Copying large data amount shared to global ? cudaMemCpy doesn't work in kernel...

Hi everyone,

In the guide one of the advice is to copy the least number of largest amount of data from memory to memory.

So I would like each of my threads to stock computed results in shared memory and copy the results from shared memory to global memory only when 1/2 of shared memory amount / nb threads / multiprocessor is filled.

At this time I’d like to do something like a cudaMemCpy of 64 bytes in the kernel, but nvcc seems not to be happy with this instruction.

I could define a structure of 64 bytes to do the transfert with an assignment statement it but that’s not a cute way …

How would you do it ??


In my testing, it is always faster to do two 32-bit assignments (fully coalesced) than one 64 or 128-bit assignment (fully coalesced).

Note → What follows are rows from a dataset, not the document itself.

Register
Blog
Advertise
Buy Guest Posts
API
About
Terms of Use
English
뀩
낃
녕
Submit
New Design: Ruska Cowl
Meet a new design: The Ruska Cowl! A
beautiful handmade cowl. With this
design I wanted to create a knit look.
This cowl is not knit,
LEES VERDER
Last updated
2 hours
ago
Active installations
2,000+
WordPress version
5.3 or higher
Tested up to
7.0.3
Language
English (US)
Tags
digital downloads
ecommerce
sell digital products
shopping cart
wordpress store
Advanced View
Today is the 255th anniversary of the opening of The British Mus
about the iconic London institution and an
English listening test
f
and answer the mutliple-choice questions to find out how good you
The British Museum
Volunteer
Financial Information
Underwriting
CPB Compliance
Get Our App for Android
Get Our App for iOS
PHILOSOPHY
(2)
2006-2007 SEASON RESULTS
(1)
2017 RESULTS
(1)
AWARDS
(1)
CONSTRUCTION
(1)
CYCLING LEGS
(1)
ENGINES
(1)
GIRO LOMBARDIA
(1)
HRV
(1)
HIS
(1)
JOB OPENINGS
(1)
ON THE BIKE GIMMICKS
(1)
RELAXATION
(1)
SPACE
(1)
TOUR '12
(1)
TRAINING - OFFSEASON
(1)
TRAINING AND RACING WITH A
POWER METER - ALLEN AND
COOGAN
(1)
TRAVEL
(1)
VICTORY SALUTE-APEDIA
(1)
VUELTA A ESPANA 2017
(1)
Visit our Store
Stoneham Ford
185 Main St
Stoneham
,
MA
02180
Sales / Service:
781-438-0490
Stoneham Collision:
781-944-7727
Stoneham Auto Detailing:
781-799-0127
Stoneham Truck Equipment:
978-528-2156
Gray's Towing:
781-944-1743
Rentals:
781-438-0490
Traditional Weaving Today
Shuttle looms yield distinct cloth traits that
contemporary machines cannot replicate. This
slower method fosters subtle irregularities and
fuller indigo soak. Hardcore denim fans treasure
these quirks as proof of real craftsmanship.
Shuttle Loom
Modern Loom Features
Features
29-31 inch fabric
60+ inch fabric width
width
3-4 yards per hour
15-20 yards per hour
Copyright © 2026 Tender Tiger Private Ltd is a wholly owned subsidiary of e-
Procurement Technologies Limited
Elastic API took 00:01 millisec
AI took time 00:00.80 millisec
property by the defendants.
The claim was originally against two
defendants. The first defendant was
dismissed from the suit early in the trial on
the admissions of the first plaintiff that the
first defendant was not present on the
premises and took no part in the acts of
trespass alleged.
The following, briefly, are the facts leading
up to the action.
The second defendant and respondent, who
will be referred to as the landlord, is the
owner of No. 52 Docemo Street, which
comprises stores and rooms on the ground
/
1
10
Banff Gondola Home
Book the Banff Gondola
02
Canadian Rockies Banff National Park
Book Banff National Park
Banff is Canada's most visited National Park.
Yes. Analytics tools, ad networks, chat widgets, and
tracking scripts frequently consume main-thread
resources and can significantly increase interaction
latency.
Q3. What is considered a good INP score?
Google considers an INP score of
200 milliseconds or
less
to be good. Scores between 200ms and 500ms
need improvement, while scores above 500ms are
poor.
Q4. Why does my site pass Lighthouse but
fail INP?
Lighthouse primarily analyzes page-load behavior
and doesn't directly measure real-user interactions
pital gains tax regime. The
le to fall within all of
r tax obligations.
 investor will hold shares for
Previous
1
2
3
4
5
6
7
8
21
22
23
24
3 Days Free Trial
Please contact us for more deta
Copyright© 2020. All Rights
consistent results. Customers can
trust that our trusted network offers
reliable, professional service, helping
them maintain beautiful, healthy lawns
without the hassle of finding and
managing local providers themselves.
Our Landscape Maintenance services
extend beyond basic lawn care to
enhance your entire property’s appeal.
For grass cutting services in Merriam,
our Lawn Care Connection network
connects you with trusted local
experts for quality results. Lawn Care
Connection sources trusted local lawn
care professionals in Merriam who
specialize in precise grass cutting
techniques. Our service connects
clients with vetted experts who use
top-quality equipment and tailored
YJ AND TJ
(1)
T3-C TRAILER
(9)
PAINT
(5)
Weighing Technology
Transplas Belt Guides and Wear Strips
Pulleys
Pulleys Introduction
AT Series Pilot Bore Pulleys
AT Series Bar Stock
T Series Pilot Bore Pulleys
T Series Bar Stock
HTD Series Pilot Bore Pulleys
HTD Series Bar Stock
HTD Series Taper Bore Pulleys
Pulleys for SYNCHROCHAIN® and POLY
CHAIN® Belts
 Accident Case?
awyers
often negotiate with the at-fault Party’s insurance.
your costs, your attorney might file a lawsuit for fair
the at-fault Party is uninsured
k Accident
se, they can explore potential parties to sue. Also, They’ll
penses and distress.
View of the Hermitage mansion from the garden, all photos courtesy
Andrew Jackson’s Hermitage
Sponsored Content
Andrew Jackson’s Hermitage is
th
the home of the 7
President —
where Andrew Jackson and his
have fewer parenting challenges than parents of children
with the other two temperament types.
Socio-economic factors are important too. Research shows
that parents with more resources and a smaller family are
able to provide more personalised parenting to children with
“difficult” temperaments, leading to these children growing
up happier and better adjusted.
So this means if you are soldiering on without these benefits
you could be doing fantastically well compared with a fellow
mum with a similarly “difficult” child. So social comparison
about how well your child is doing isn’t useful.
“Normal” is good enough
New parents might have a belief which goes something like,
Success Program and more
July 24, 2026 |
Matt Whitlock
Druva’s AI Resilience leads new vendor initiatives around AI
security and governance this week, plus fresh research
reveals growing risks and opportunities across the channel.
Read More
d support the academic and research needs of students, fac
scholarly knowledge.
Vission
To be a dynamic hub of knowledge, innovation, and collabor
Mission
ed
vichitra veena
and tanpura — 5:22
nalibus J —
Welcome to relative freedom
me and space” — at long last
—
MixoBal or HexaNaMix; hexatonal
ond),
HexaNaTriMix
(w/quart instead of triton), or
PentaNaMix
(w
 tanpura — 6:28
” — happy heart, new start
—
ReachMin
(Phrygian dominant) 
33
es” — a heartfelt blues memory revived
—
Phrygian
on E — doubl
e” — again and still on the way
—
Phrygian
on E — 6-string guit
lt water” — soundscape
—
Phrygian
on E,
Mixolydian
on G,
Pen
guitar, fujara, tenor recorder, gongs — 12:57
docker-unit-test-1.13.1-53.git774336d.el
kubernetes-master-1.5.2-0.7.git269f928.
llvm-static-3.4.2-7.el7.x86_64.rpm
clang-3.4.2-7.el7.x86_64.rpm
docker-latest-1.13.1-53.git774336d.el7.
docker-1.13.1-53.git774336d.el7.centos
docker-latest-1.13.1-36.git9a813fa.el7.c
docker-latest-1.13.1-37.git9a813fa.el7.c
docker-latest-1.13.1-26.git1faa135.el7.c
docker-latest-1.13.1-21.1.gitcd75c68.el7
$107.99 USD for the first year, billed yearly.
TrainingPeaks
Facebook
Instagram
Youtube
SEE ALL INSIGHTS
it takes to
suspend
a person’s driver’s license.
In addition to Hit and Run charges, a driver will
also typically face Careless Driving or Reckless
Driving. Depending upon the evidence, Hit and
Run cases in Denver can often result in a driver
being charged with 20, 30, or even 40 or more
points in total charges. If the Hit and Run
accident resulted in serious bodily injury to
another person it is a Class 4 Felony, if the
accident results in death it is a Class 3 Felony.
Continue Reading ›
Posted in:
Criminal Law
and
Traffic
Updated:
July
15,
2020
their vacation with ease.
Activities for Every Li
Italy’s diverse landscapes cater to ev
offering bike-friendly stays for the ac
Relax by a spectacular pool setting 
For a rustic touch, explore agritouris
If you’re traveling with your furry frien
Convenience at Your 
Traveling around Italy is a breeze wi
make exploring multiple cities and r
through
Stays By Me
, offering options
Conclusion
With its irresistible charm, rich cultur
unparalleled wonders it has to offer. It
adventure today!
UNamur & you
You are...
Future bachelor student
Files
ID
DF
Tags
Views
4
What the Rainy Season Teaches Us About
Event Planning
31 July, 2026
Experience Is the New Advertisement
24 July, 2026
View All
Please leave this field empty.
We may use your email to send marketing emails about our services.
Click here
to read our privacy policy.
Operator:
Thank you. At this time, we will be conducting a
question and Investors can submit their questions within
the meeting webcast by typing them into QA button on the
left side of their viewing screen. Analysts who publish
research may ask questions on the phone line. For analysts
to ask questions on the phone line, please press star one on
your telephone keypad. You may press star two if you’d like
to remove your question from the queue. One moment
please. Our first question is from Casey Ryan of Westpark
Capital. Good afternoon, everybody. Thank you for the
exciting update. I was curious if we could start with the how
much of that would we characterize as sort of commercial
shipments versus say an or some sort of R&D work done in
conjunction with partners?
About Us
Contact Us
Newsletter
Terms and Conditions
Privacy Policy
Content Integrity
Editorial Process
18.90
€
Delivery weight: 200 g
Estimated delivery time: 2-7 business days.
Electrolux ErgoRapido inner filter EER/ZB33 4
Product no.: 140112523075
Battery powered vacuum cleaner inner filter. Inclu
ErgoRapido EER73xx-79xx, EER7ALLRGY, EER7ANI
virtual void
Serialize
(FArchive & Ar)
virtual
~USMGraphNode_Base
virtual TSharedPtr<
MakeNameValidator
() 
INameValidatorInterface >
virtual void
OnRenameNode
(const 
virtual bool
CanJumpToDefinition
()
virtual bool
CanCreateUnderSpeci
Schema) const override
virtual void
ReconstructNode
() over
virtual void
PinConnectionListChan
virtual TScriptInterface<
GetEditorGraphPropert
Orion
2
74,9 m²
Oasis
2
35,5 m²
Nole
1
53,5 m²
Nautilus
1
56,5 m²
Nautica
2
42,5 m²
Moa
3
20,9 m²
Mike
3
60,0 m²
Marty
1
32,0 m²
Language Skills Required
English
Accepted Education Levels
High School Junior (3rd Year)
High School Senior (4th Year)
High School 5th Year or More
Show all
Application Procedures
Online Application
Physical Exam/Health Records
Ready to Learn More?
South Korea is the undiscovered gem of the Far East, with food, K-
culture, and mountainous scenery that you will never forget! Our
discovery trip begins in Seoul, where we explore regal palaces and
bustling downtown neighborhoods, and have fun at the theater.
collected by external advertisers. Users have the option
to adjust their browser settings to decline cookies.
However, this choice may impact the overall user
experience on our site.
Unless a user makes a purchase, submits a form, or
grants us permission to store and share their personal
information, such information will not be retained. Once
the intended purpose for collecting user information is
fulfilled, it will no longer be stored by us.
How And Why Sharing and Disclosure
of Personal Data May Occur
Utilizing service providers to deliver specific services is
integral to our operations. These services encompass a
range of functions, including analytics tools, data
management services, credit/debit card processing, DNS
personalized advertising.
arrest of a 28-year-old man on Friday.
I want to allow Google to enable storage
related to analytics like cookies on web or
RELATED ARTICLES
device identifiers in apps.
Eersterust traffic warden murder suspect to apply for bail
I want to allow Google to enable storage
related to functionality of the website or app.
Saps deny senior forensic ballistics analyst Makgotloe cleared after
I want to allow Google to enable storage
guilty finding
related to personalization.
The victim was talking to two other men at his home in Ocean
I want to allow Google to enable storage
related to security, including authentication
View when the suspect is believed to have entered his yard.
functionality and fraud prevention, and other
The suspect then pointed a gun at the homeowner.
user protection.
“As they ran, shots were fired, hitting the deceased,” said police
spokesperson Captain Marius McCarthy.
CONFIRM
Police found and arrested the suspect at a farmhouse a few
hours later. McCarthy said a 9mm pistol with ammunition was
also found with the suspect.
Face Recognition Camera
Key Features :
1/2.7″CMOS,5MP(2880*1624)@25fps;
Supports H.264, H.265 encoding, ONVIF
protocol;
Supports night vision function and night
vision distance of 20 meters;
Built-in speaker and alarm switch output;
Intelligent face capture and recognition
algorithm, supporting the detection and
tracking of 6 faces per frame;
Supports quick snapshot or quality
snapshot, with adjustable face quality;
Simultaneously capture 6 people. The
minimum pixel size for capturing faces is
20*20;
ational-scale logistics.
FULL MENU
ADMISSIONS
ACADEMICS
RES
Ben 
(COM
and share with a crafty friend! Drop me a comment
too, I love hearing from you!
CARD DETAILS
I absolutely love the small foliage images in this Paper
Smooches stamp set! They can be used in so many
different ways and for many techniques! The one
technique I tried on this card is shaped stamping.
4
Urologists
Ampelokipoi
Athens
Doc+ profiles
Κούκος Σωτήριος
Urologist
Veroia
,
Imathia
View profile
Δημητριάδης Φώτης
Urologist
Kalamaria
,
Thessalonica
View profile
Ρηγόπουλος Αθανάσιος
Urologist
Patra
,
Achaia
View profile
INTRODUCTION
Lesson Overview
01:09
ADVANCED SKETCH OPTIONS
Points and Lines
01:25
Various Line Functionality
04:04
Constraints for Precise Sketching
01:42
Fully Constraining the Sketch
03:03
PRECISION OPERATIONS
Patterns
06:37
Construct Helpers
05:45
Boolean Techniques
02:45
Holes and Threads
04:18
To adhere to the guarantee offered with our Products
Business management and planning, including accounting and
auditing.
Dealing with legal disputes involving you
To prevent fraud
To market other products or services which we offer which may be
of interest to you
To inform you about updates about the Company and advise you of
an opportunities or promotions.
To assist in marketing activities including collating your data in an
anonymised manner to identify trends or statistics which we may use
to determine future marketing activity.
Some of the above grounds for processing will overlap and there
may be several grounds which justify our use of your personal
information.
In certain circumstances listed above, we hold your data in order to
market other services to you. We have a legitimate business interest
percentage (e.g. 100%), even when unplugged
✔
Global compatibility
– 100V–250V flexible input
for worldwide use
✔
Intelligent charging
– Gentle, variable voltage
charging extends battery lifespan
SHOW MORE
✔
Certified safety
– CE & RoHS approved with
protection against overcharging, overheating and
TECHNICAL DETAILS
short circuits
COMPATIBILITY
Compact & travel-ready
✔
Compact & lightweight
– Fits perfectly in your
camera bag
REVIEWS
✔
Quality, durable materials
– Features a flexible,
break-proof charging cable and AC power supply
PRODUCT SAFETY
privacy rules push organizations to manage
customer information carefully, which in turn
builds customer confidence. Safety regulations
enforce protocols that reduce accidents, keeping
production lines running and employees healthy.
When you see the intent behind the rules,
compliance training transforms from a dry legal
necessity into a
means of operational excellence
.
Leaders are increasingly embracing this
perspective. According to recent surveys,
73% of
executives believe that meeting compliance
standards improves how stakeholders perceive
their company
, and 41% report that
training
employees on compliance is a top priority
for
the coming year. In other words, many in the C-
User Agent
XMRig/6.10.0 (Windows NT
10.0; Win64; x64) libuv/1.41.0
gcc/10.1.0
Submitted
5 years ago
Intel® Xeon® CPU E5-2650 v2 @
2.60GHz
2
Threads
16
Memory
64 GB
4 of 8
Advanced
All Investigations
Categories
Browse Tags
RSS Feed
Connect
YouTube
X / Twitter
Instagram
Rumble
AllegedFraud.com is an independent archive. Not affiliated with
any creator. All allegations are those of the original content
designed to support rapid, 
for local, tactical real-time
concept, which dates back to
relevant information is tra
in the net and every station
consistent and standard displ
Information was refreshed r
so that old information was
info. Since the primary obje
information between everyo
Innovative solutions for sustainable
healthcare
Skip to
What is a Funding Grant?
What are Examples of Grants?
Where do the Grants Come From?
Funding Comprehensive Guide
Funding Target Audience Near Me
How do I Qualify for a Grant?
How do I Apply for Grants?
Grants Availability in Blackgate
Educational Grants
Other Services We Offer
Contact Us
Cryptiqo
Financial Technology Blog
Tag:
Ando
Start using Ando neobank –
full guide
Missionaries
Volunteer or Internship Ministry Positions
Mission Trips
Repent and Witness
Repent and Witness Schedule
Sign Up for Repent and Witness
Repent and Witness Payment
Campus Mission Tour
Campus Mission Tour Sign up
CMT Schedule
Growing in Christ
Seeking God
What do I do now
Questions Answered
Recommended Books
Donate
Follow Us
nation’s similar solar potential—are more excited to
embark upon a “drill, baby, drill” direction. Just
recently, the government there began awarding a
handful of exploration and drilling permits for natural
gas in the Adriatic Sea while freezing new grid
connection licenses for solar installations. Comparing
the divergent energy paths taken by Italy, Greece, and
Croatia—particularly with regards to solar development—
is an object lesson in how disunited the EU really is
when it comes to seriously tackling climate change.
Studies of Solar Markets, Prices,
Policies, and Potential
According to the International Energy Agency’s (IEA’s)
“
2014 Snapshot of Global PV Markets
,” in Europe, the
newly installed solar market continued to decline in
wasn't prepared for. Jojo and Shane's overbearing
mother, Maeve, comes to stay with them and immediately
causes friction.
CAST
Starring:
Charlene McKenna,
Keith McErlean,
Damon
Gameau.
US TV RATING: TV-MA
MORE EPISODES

The guide goes into great length about how to get fully coalesced reads/writes for large structures, but it doesn’t make it too obvious that doing such is a compromise. Basically, a “structure of arrays” should be preferred to an “array of structures” unless you absolutely need the array of structures and can’t get around it. Maybe the guide talks about this, I don’t recall.

By far, the absolute most important thing as far as mem transfer performance goes is to have fully coalesced memory reads/writes to global mem. Check out the guide for details.